Dataset extract ->
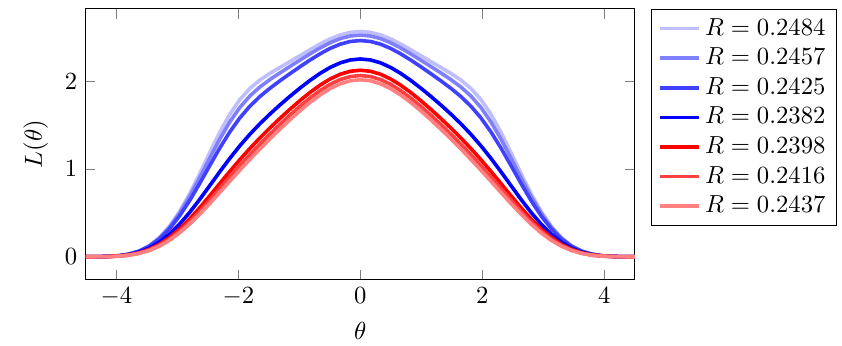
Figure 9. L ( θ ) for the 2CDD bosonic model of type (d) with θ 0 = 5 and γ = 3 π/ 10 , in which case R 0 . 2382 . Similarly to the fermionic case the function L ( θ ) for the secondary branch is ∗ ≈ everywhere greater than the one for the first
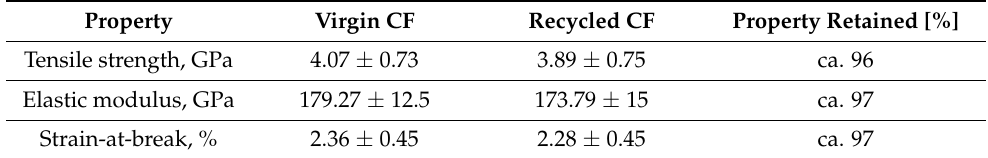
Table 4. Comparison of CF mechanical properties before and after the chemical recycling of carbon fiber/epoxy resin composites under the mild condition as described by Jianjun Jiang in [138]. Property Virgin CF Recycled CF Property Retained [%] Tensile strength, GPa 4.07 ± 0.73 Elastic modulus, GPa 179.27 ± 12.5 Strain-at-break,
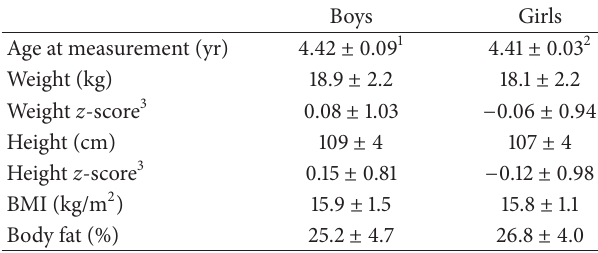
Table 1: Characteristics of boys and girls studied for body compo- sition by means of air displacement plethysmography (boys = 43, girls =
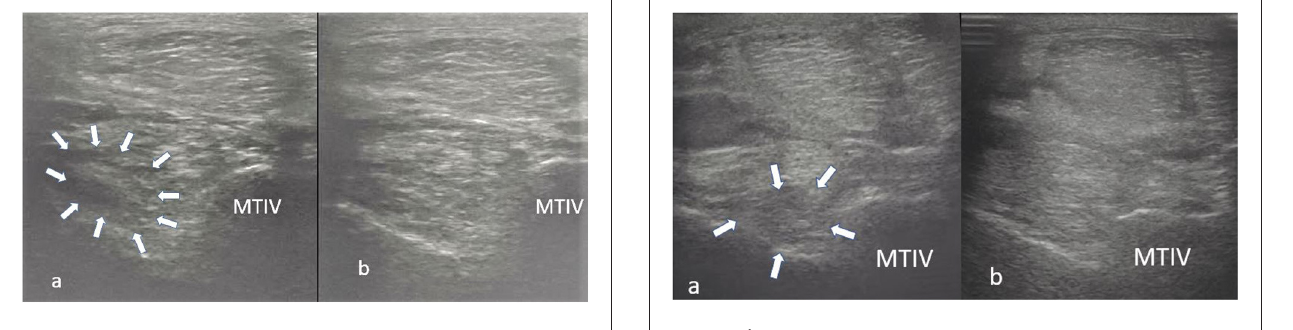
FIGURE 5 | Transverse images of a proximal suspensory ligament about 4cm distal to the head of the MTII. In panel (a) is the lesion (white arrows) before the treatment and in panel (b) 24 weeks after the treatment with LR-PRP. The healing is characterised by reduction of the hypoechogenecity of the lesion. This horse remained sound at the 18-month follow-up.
* * *
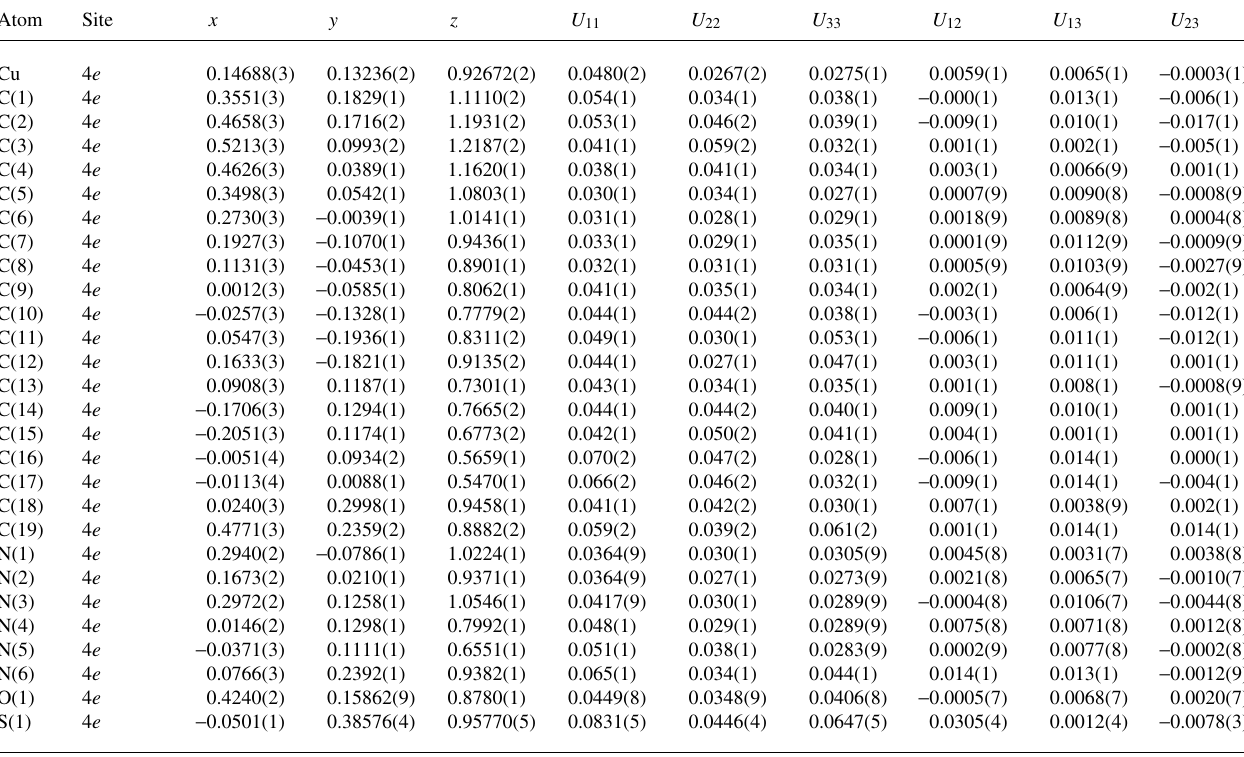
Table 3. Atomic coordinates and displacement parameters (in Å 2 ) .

Assignment ->
When a line in the material above holds the word "displacement", copy that line.

Problem solution ->
Table 1: Characteristics of boys and girls studied for body compo- sition by means of air displacement plethysmography (boys = 43, girls =
Table 3. Atomic coordinates and displacement parameters (in Å 2 ) .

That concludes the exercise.